* _TASK STATEMENT_
Without the images, write out the entries word for word.
- - - -
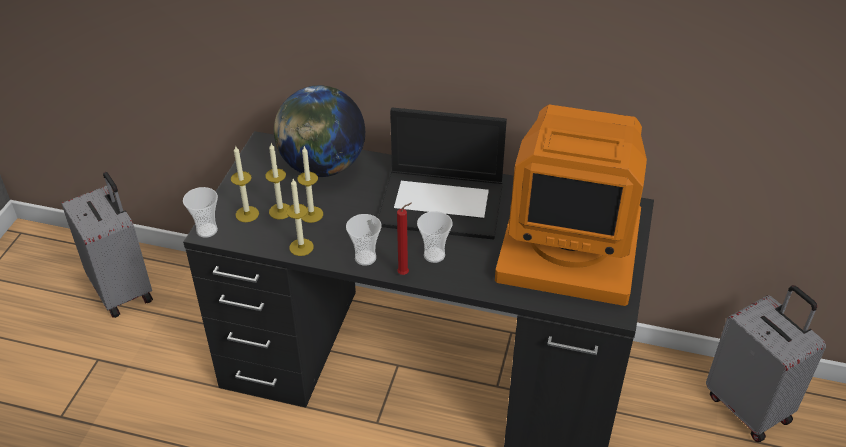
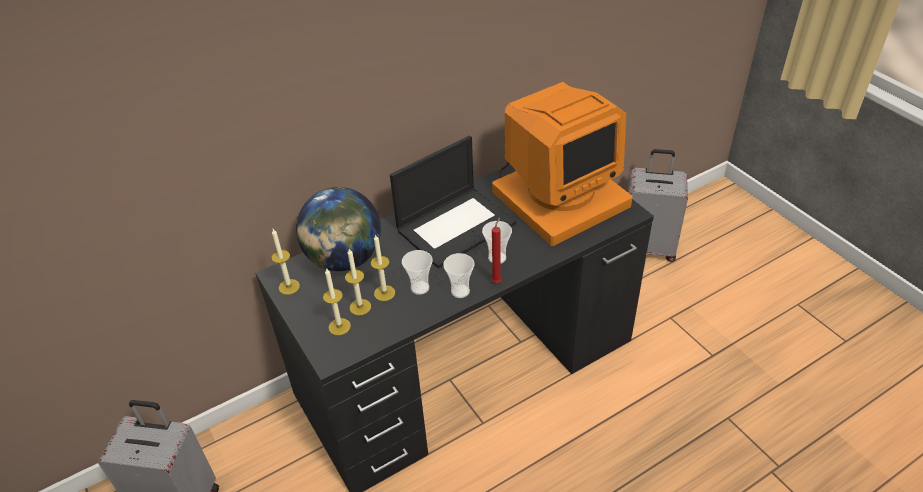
camera: 45 degrees left, 0 degrees up
cup [183,187,218,238] -> cup moved to [402,250,433,295]
candle [286,179,314,256] -> candle moved to [271,229,300,295]

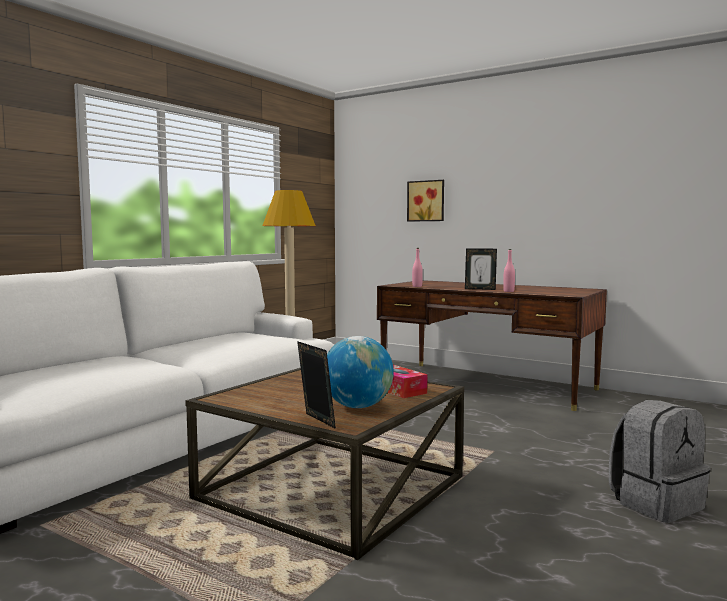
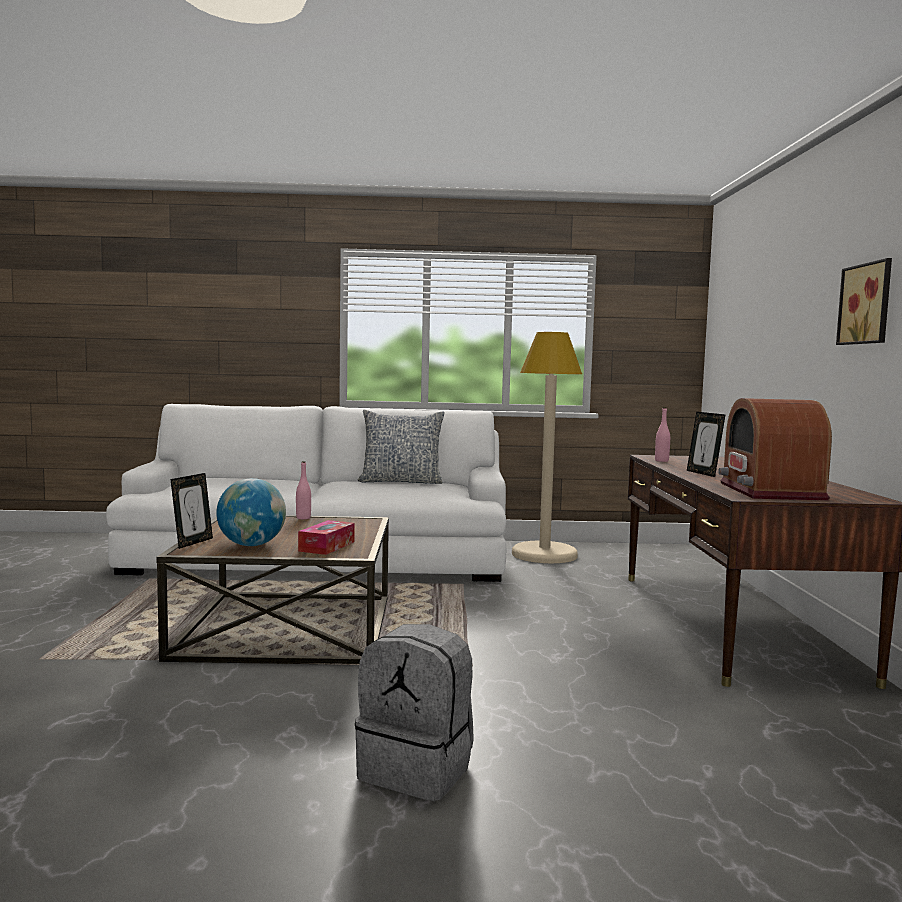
camera: 55 degrees right, 0 degrees up
picture [407,180,444,222] -> picture moved to [836,258,892,345]
pink bottle [503,249,515,292] -> pink bottle moved to [296,461,311,519]
none -> pillow [357,410,445,484]
none -> radio [718,398,832,501]

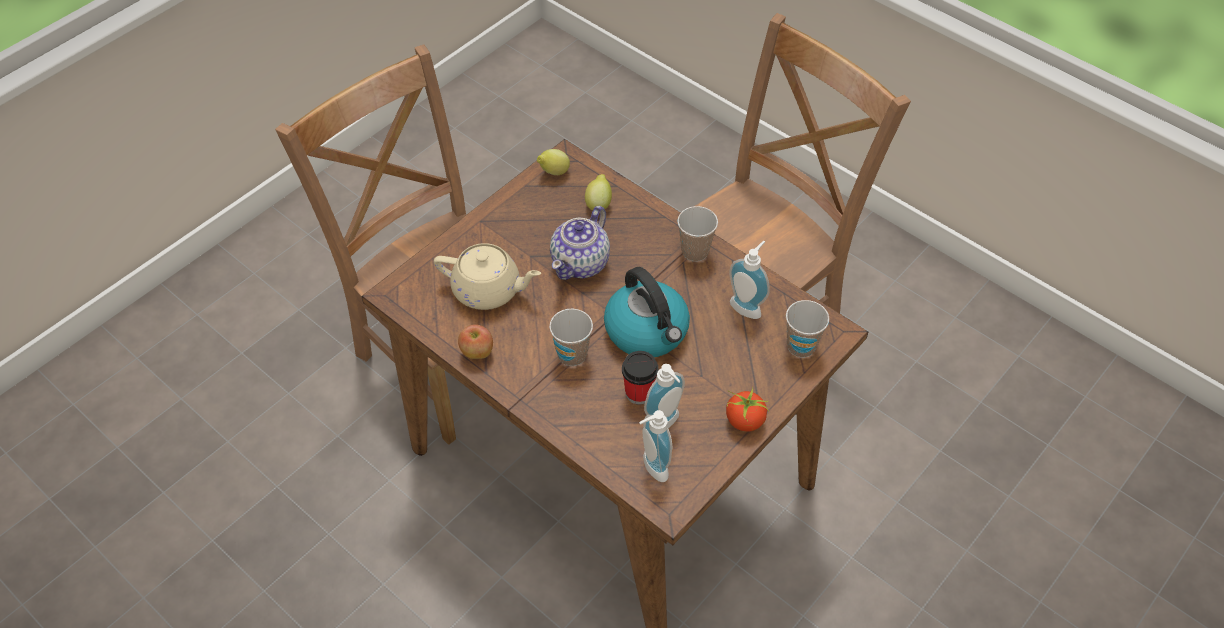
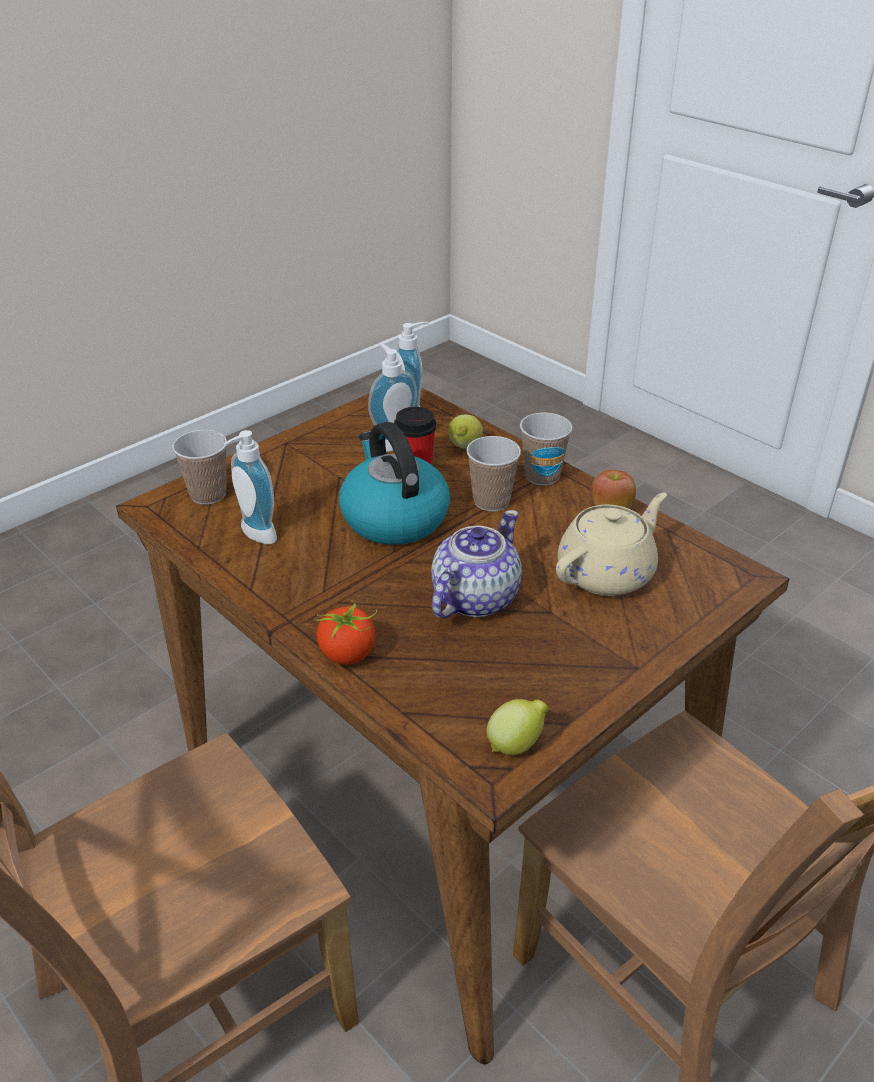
camera: 175 degrees left, 15 degrees down
beige teapot [434,243,541,310] -> beige teapot turned 120 degrees clockwise [556,493,667,596]
lemon [585,174,612,211] -> lemon moved to [448,415,483,449]
cup [677,206,718,262] -> cup moved to [520,412,572,486]
tomato [726,387,769,432] -> tomato moved to [314,600,377,665]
- - - -
* _TASK OUTPUT_
camera: 45 degrees left, 0 degrees up
cup [183,187,218,238] -> cup moved to [402,250,433,295]
candle [286,179,314,256] -> candle moved to [271,229,300,295]

camera: 55 degrees right, 0 degrees up
picture [407,180,444,222] -> picture moved to [836,258,892,345]
pink bottle [503,249,515,292] -> pink bottle moved to [296,461,311,519]
none -> pillow [357,410,445,484]
none -> radio [718,398,832,501]

camera: 175 degrees left, 15 degrees down
beige teapot [434,243,541,310] -> beige teapot turned 120 degrees clockwise [556,493,667,596]
lemon [585,174,612,211] -> lemon moved to [448,415,483,449]
cup [677,206,718,262] -> cup moved to [520,412,572,486]
tomato [726,387,769,432] -> tomato moved to [314,600,377,665]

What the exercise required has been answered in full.